Bitter dispute over estate of man who wrote six wills in his final five years of life
Saturday, 4 July 2026
A Christchurch real estate agent who was written into an elderly man’s will shortly before his death will keep $300,000 from his estate.
Bernard Pope, who died in July 2023, had no children or life partner. He lived alone in New Brighton. According to a High Court judgment, he had a brother and a sister and multiple nieces and nephews who he had not heard from in “decades”.
So, shortly before his death, he bequeathed 50% of his estate ‒ just over $300,000 ‒ to his former neighbour of two years, Rochelle Sullivan. Sullivan had become friends with Pope when she lived next door and, in Pope’s words, came to do “everything for him”.
Pope told his lawyers that Sullivan was the only person who looked after and cared for him and was the reason he was “still alive', explaining that his family weren’t in his life.

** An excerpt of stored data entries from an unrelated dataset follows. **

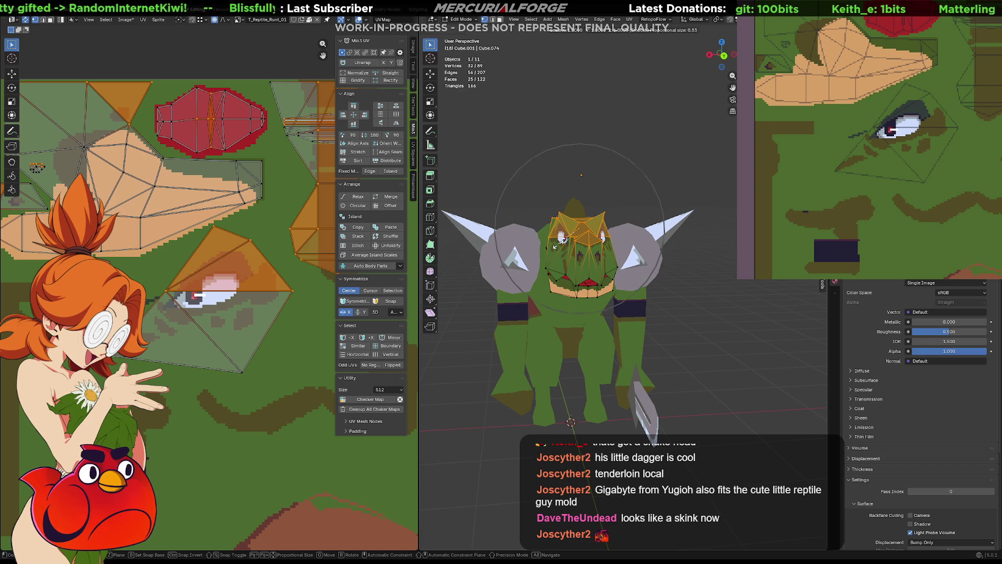
{"action": "key", "text": "s"}
{"action": "key", "text": "x"}
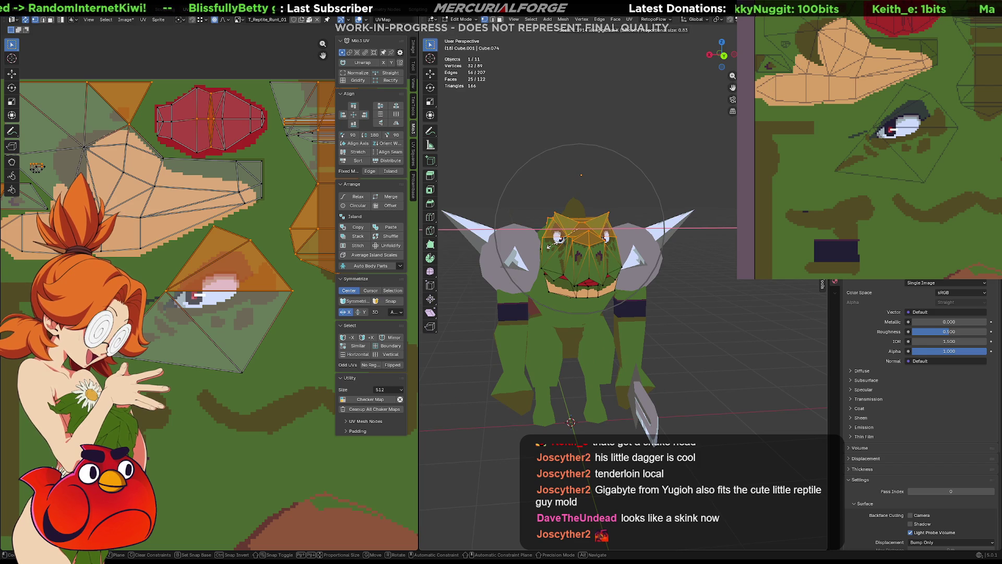
{"action": "key", "text": "Escape"}
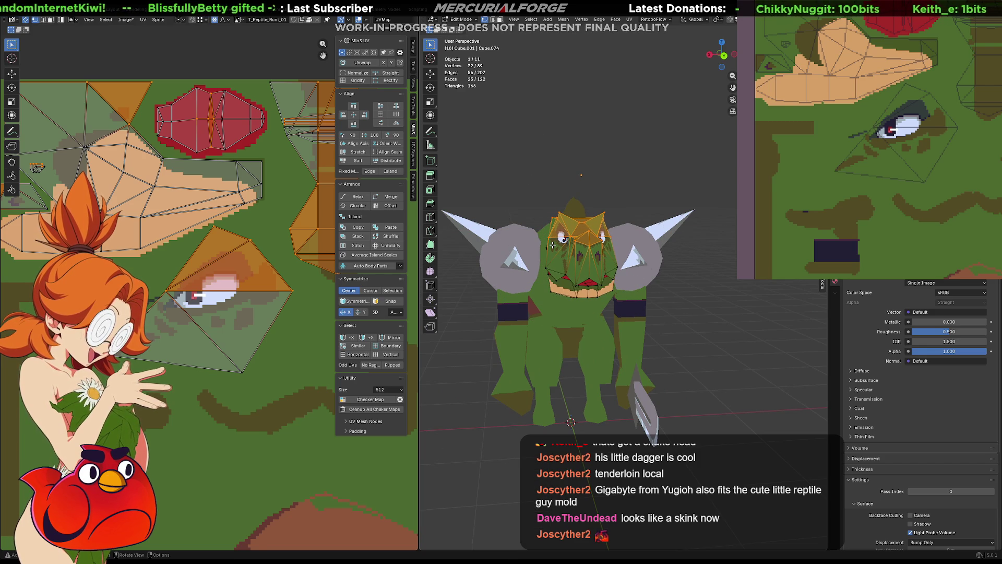
- Scale the top of the head taller along Z, then wider along X
{"action": "key", "text": "s"}
{"action": "key", "text": "z"}
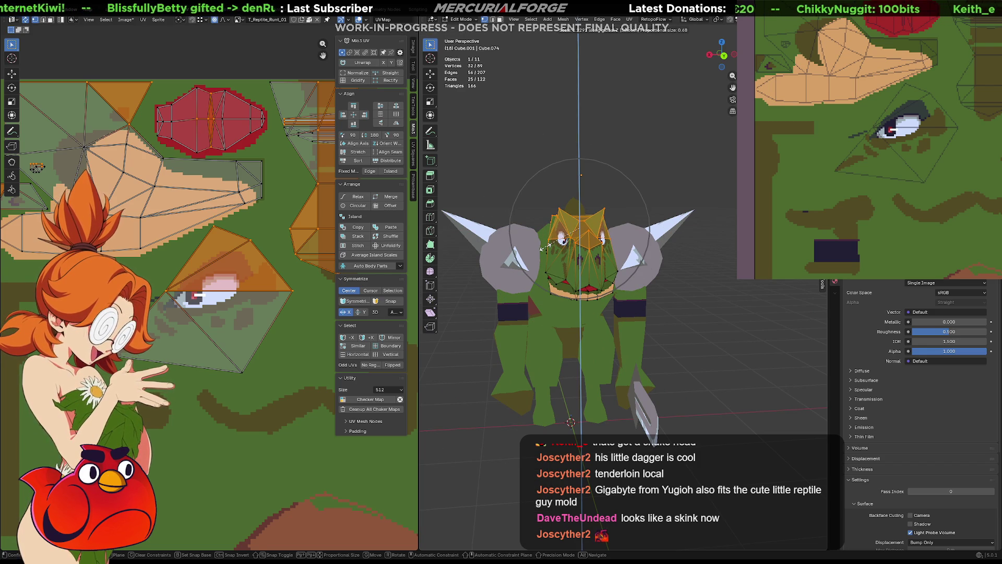
{"action": "key", "text": "Return"}
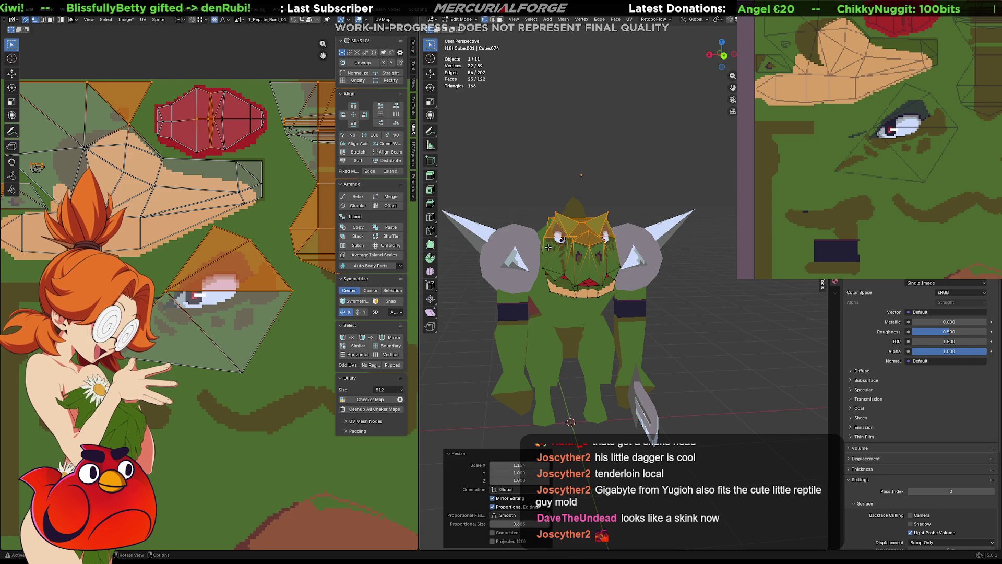
{"action": "key", "text": "s"}
{"action": "key", "text": "x"}
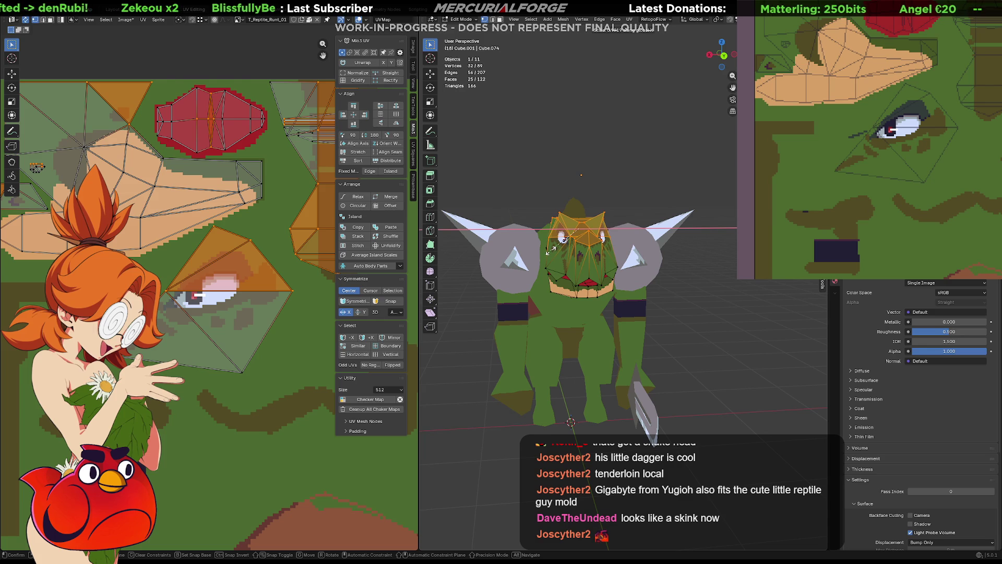
{"action": "left_click", "coordinate": [516, 255]}
- Clear the head face selection and switch to the browser's gigabyte yugioh image results
{"action": "mouse_move", "coordinate": [516, 254]}
{"action": "middle_mouse_down"}
{"action": "mouse_move", "coordinate": [718, 283]}
{"action": "mouse_move", "coordinate": [647, 284]}
{"action": "mouse_move", "coordinate": [593, 269]}
{"action": "mouse_move", "coordinate": [687, 286]}
{"action": "mouse_move", "coordinate": [702, 269]}
{"action": "middle_mouse_up"}
{"action": "left_click", "coordinate": [646, 284]}
{"action": "scroll", "coordinate": [593, 269], "scroll_direction": "up", "scroll_amount": 2}
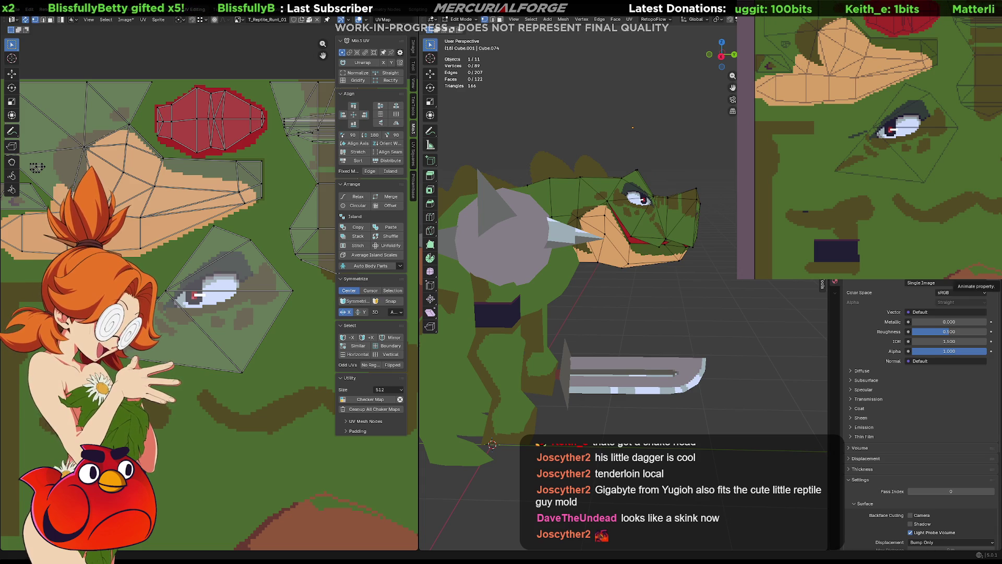
{"action": "key", "text": "alt+Tab"}
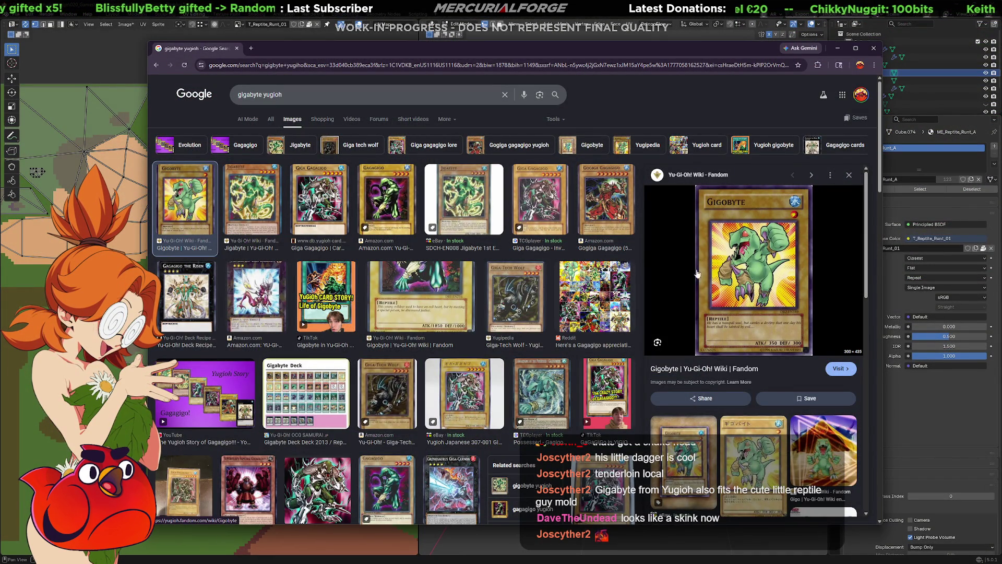
- Preview the Jigabyte, Gagagigo, Giga Gagagigo and Amazon Gagagigo card images
{"action": "left_click", "coordinate": [252, 202]}
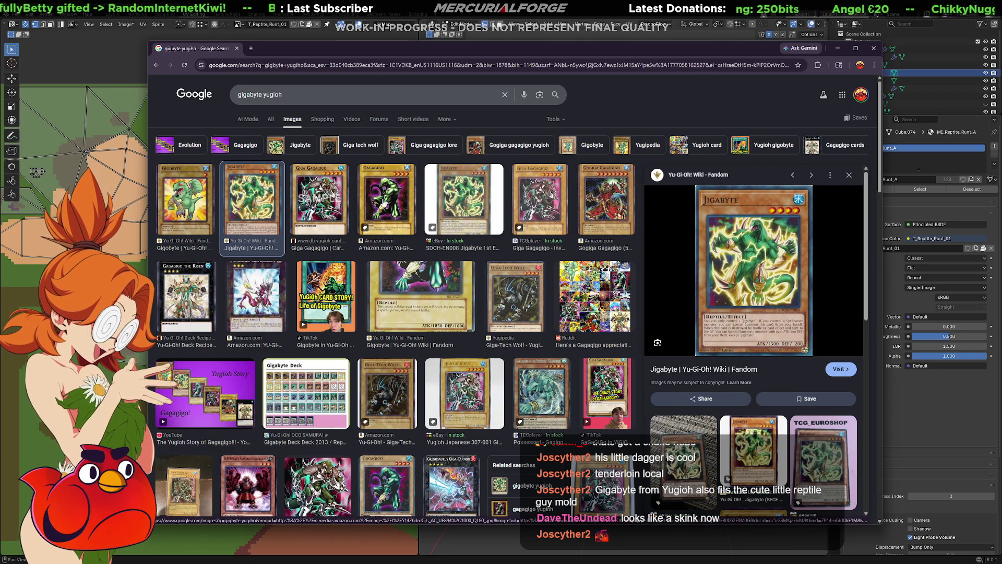
{"action": "left_click", "coordinate": [378, 205]}
{"action": "left_click", "coordinate": [321, 201]}
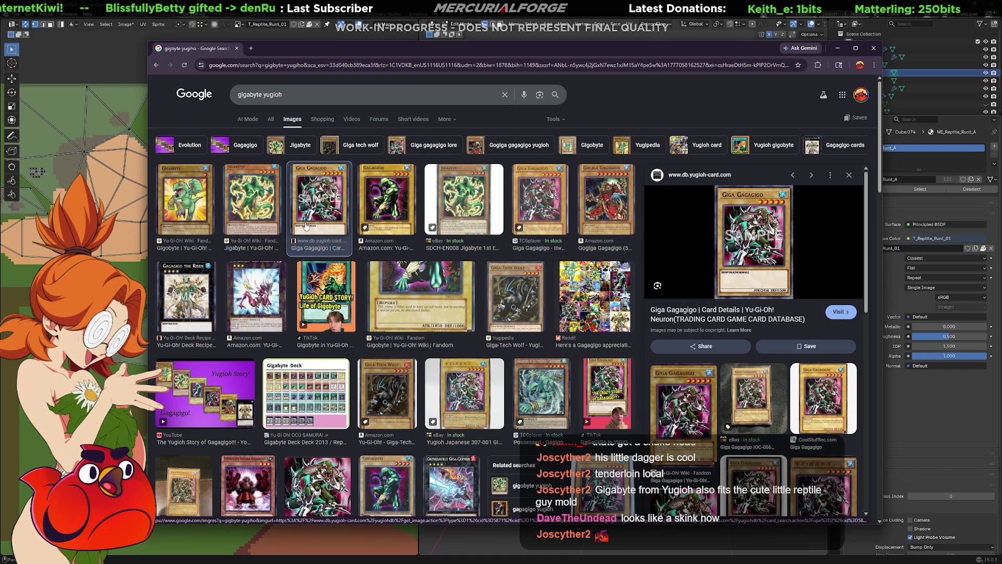
{"action": "left_click", "coordinate": [382, 209]}
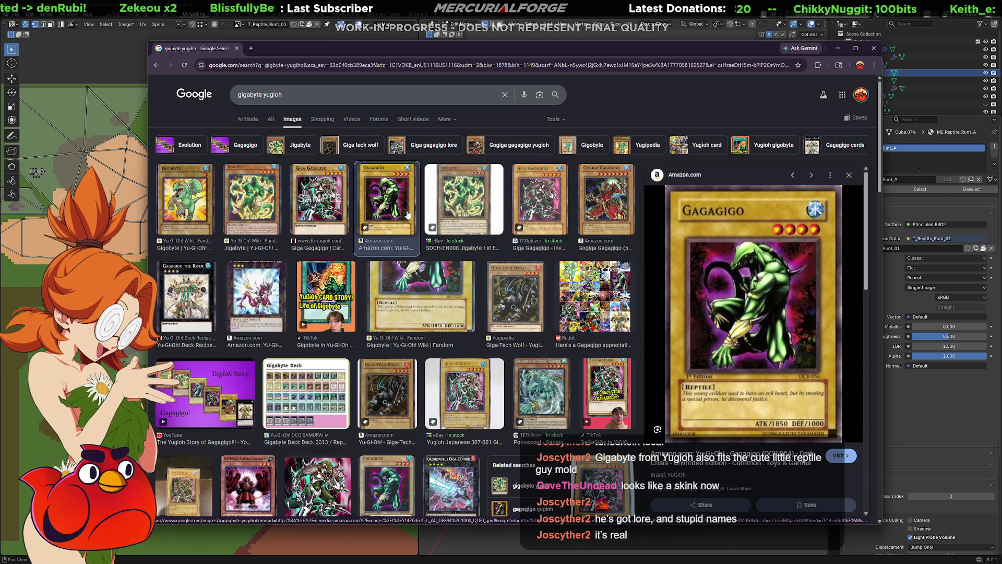
- Preview the eBay Jigabyte, TCGplayer Giga Gagagigo, Gogiga Gagagigo and Grenosaurus Giga-Cannon cards
{"action": "left_click", "coordinate": [476, 206]}
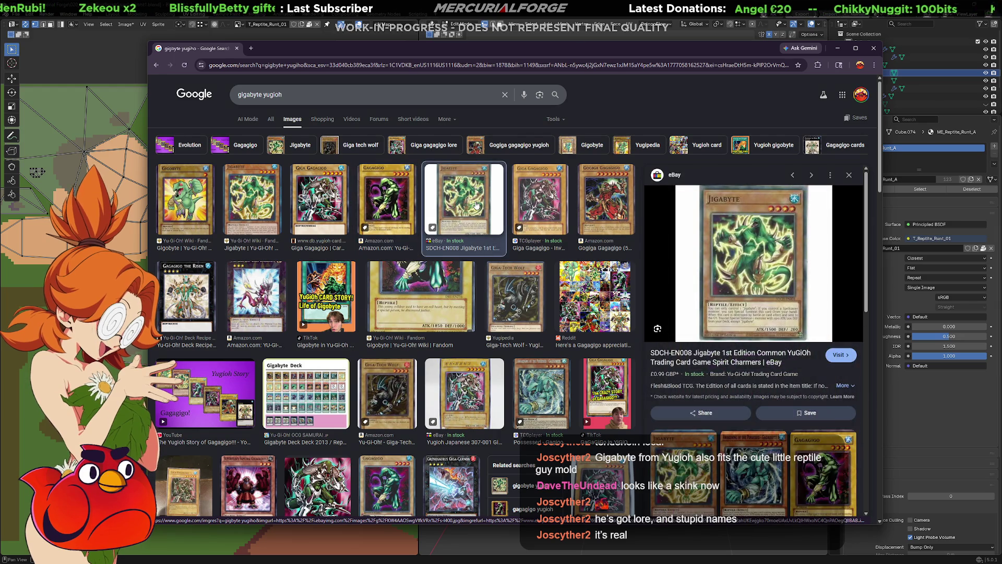
{"action": "left_click", "coordinate": [533, 190]}
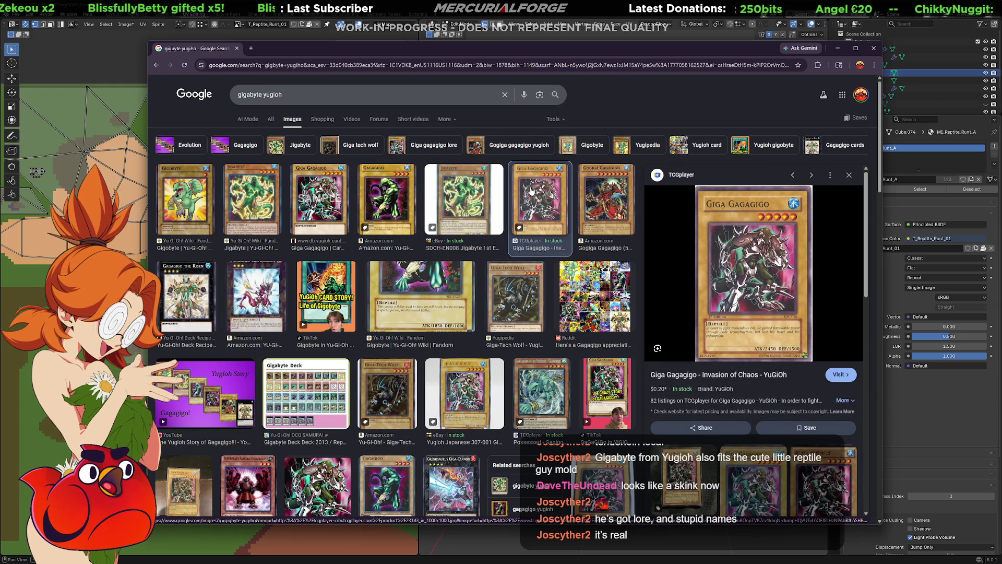
{"action": "left_click", "coordinate": [594, 186]}
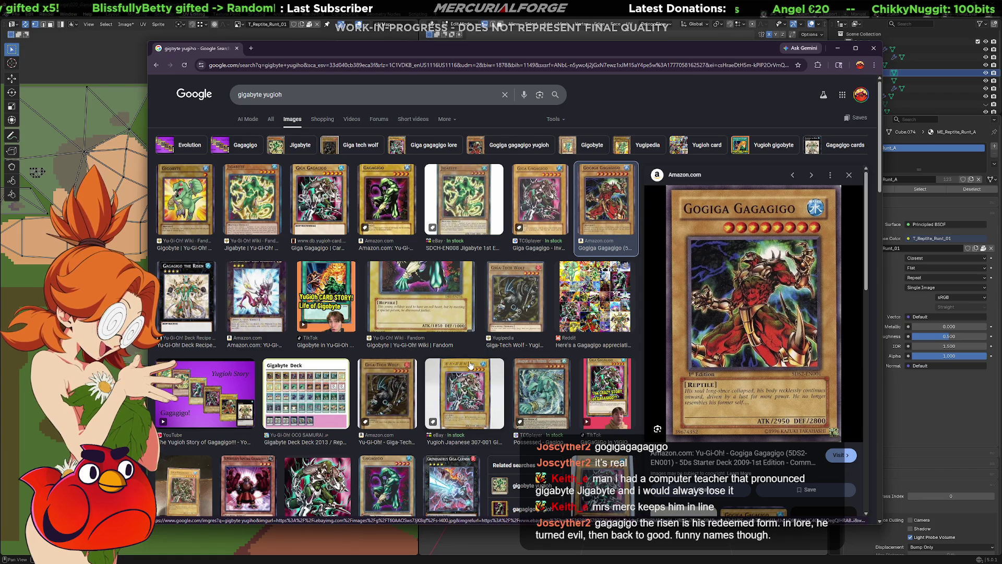
{"action": "scroll", "coordinate": [467, 423], "scroll_direction": "down", "scroll_amount": 1}
{"action": "left_click", "coordinate": [458, 462]}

But Pope’s family later became “deeply suspicious” of Sullivan. They accused her of using their uncle for her own benefit. Following discussions with his nephew - who told Pope that Sullivan “was in it for herself” - he told his lawyer he wished to change his will again, removing Sullivan. The lawyer made an electronic file note, but a new will reflecting this was never signed.
When the lawyer visited Pope several days later, he had changed his mind again, saying he wanted to keep Sullivan in his will. He died less than seven weeks later.
The family, led by Dean Baldwin, Pope’s nephew, executor of the will and enduring power of attorney for property and welfare (EPOA), took the matter to court.
Baldwin argued a new will that excluded Sullivan had been prepared and reviewed, and although it was not signed by Pope before his death, it was a true representation of Pope’s last will and testament.
Almost three years after Pope’s death, Justice Cameron Mander disagreed. Pope’s apparent intentions in the file note were far from clear as his final will and testament, he said.
Sullivan would get to keep half the estate.
No evidence of undue pressure
According to the judgment, Pope and Sullivan met in 2018 when they became neighbours in New Brighton.
Over time, they became friends, and while Sullivan moved away in 2020, they maintained their friendship when she moved back to the seaside suburb in 2022, with a new job as a real estate agent.
By early 2023, Pope was diagnosed with a terminal illness and admitted to Burwood Hospital.
He wanted to return home, but he was a hoarder, and hospital authorities refused to discharge him to a cluttered, unhygienic home. Pope asked Sullivan to help clean up, which she did, allowing him to return home.
But after just one day, Pope called Sullivan to say he could not cope by himself. He was readmitted to Burwood while Sullivan helped a social worker with plans to move him into a rest home ‒ Aldwins House ‒ and organised the sale of his New Brighton property to pay for it.
At Aldwins, in March 2023, Pope engaged new lawyers and told them he wanted their help to sell his house and prepare a new will that appointed Sullivan as his executor. He also said he wanted to leave 80% of his estate to her. His nephews Dean and Stephen Baldwin would get the rest along with an amount for Danielle Sayers ‒ the stepmother of Sullivan’s children.
Pope, who one of his lawyers said in her notes was unwell but had “full capacity”, told them that he wanted to cut his nieces and nephews out of his will as he had not heard from them “for decades”. Sullivan was not at this meeting.
In the end, on his lawyers’ advice, Pope reconsidered and altered the split to give 50% to Sullivan, 40% to Dean Baldwin and 10% to Stephen Baldwin. After the sale of his home his estate was worth about $611,000
About a month later, in May 2023, Pope called his lawyer and asked her to change his will again. This time to cut Sullivan and Sayers out completely and split it among family members.
“Reason for taking out Rochelle and Danielle as Dean has bought [sic] it to light that she was it in for herself,” the lawyer’s notes read.
Baldwin’s lawyer told Sullivan not to visit Pope any more, and the family filed complaints with the police, Age Concern, and the Real Estate Agents Authority. These organisations either took no action or found no evidence to support allegations of financial misconduct or of undue pressure having been placed on Pope.
The question of the estate ended up in the High Court. Pope had altered his will numerous times in his final years. The family argued that the electronic file note was Pope’s “last clearly documented expression of [his] testamentary intentions” and should be validated as such.
Sullivan argued there was evidence he had changed his mind again after he cut her from the will and that his doing so was not “the exercise of his free and independent will and not influenced by erroneous allegations made by Mr Baldwin and his sister”.
Justice Cameron Mander sided with this argument. Specifically, he said Pope’s vacillations on including Sullivan in his will or not “preclude the Court from being able to be satisfied that what he communicated to [his lawyer] on 16 May represented his settled testamentary intentions”.
The questions of undue pressure or false representations were moot, the judge said. The final signed will, leaving 50% to Sullivan and a payment to Sayers stood.
“The application to validate the file note as a codicil to the [will] is declined.”